После того, как мы с Ольгой приехали в Новокузнецк, наши матери неожиданно поссорились. Они не разговаривали и не ходили друг к другу долго- лет семь. Гордые. В примирении никто не хотел быть первым. А поссорились-то, казалось, из-за пустяка: не поделили внуков. Сначала стали подсчитывать время, кто из внуков и по сколько бывает у того или другого. Досчитались до того, что наговорили друг другу всяких гадостей и разошлись. Мой сын, Сашка, больше стал внуком тещиным, а дочь Светлана – внучкой моей матери. Хотя роли внуков частенько менялись, но ненадолго. Сашка называл дядю Колю дедом и это по праву. Бывший тракторист Куницын, даже умирая, шепотом спрашивал: «Саньку-то польто справили? Польта у него нет. Справьте. Деньги в шкатулке моей положены. Справьте.
А скоро моя теща уехала жить к старшему сыну. Рассказывать ничего не буду. Не очень приятная это история. Плохая. Последние четыре года она прожила с нами. И хоть стала она совсем старенькой, но по натуре осталась той же гордой и непреклонной тетей Аней. Все горе через себя, через сердце. Такой же и умерла.
А через два года тяжело умирала и моя матушка, моя Муза. Муза Васильевна. И все внуки были при ней. И правнук – Пашка. Когда ее везли на каталке из реанимации до лифта, мать держала меня за руку и все просила и просила у меня травяной живительной настойки, которую дала ей ее подруга, тетя Шура.
— У меня от нее все проходит. Мне легко от нее.

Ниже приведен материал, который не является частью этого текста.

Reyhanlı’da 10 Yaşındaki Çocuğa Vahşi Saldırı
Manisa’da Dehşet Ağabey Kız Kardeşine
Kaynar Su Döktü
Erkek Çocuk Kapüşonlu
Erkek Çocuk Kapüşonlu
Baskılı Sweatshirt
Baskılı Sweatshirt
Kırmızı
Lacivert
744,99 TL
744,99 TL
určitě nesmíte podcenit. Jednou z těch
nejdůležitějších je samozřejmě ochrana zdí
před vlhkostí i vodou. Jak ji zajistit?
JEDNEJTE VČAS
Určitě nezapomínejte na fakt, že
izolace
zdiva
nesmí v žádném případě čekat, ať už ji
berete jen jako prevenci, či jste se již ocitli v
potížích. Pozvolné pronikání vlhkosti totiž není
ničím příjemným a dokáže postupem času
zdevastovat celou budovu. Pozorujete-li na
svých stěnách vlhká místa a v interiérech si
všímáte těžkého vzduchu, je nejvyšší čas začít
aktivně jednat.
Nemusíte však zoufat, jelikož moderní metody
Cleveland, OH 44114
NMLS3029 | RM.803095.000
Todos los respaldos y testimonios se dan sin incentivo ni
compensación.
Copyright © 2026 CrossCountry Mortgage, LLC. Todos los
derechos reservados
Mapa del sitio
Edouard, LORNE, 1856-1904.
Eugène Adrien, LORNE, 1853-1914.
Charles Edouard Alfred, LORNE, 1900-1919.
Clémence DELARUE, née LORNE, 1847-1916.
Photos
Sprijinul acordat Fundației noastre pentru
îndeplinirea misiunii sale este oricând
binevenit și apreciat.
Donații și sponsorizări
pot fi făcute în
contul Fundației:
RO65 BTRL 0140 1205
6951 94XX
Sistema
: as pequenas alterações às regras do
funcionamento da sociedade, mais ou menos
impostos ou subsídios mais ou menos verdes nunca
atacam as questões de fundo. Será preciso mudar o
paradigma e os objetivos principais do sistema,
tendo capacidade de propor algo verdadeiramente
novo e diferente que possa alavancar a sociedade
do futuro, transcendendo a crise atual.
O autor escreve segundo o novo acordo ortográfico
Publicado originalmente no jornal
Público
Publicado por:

Она умоляла, а я не дал. Это была обыкновенная водка с какой-то травой. Легче становилось, конечно, от водки. Я не знаю, может быть надо было и дать ей эту настойку. Просто я этим сам себя мучаю и вижу в этом причину, что не столько, сколько надо было, отдал я любви своей матушке. И, наверное, да нет, точно, будь мы чуток поближе, да понежнее, может, и прожили бы наши родители подольше. Да нет. Здесь всего помаленьку. И время наше, чисто российское, с ее бесконечными и вечными экспериментами над людьми. И куда ни глянь, что только и вспоминаешь: то война, то разруха, то восстановление, то голод. И эти бесконечные революции и реформы. И все – над людьми. Постоянный и надежный только раздрай. Когда же мы жить-то начнем? Да, наверное, никогда, все выживать будем. Вечно.
Я всегда с болью и любовью вспоминаю моих родителей. Они любили не только нас, они любили своих людей, свою Родину. И это совсем не высокие слова. Это – правда. Потому, что смотрю я на своих детей и мне хорошо, что мы вырастили красивых, умных, любящих и честных людей. Пусть без больших денег, но честь свою несущих достойно, по-человечески, по-людски, по-отечески. Наверное, это наша кровная участь, наследственная. И дай Бог. Дай Бог.